(Items listed in a dataset)
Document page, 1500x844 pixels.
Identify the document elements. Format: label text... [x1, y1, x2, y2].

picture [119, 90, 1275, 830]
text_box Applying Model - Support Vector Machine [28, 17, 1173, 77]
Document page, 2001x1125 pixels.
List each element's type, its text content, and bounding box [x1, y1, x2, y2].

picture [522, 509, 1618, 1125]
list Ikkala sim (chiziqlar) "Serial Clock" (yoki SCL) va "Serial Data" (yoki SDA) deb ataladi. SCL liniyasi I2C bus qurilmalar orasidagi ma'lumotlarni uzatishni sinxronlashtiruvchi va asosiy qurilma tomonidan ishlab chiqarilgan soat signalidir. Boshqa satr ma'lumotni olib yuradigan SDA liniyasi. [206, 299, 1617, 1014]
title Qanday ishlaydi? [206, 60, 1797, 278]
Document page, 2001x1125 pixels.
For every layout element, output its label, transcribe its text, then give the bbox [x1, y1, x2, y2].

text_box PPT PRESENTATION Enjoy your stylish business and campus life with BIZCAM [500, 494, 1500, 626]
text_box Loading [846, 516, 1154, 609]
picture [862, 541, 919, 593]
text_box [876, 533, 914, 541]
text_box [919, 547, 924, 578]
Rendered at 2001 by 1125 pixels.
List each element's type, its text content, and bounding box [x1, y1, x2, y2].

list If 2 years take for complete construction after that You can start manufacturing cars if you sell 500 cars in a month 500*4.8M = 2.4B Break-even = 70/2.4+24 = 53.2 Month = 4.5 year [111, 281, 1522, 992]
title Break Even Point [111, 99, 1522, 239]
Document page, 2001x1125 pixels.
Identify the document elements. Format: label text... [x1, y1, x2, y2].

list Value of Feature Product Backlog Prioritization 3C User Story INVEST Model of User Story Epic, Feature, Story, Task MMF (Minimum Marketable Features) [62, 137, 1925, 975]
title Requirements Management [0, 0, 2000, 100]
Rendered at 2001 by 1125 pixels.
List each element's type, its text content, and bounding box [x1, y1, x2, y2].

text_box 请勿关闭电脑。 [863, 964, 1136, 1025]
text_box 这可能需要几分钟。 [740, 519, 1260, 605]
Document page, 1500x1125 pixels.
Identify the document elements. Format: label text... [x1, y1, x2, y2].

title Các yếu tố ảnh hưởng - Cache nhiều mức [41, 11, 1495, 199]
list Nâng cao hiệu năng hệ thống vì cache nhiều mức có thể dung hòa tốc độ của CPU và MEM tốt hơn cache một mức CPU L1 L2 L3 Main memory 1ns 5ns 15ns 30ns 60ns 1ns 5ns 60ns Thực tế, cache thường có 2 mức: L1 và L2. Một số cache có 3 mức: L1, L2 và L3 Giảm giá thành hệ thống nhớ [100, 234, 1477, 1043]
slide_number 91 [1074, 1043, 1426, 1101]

## REQUEST:
What you return must match the entries exactly, word for word.

## REPLY TO THE TASK:
Document page, 1500x844 pixels.
Identify the document elements. Format: label text... [x1, y1, x2, y2].

picture [119, 90, 1275, 830]
text_box Applying Model - Support Vector Machine [28, 17, 1173, 77]
Document page, 2001x1125 pixels.
List each element's type, its text content, and bounding box [x1, y1, x2, y2].

picture [522, 509, 1618, 1125]
list Ikkala sim (chiziqlar) "Serial Clock" (yoki SCL) va "Serial Data" (yoki SDA) deb ataladi. SCL liniyasi I2C bus qurilmalar orasidagi ma'lumotlarni uzatishni sinxronlashtiruvchi va asosiy qurilma tomonidan ishlab chiqarilgan soat signalidir. Boshqa satr ma'lumotni olib yuradigan SDA liniyasi. [206, 299, 1617, 1014]
title Qanday ishlaydi? [206, 60, 1797, 278]
Document page, 2001x1125 pixels.
For every layout element, output its label, transcribe its text, then give the bbox [x1, y1, x2, y2].

text_box PPT PRESENTATION Enjoy your stylish business and campus life with BIZCAM [500, 494, 1500, 626]
text_box Loading [846, 516, 1154, 609]
picture [862, 541, 919, 593]
text_box [876, 533, 914, 541]
text_box [919, 547, 924, 578]
Rendered at 2001 by 1125 pixels.
List each element's type, its text content, and bounding box [x1, y1, x2, y2].

list If 2 years take for complete construction after that You can start manufacturing cars if you sell 500 cars in a month 500*4.8M = 2.4B Break-even = 70/2.4+24 = 53.2 Month = 4.5 year [111, 281, 1522, 992]
title Break Even Point [111, 99, 1522, 239]
Document page, 2001x1125 pixels.
Identify the document elements. Format: label text... [x1, y1, x2, y2].

list Value of Feature Product Backlog Prioritization 3C User Story INVEST Model of User Story Epic, Feature, Story, Task MMF (Minimum Marketable Features) [62, 137, 1925, 975]
title Requirements Management [0, 0, 2000, 100]
Rendered at 2001 by 1125 pixels.
List each element's type, its text content, and bounding box [x1, y1, x2, y2].

text_box 请勿关闭电脑。 [863, 964, 1136, 1025]
text_box 这可能需要几分钟。 [740, 519, 1260, 605]
Document page, 1500x1125 pixels.
Identify the document elements. Format: label text... [x1, y1, x2, y2].

title Các yếu tố ảnh hưởng - Cache nhiều mức [41, 11, 1495, 199]
list Nâng cao hiệu năng hệ thống vì cache nhiều mức có thể dung hòa tốc độ của CPU và MEM tốt hơn cache một mức CPU L1 L2 L3 Main memory 1ns 5ns 15ns 30ns 60ns 1ns 5ns 60ns Thực tế, cache thường có 2 mức: L1 và L2. Một số cache có 3 mức: L1, L2 và L3 Giảm giá thành hệ thống nhớ [100, 234, 1477, 1043]
slide_number 91 [1074, 1043, 1426, 1101]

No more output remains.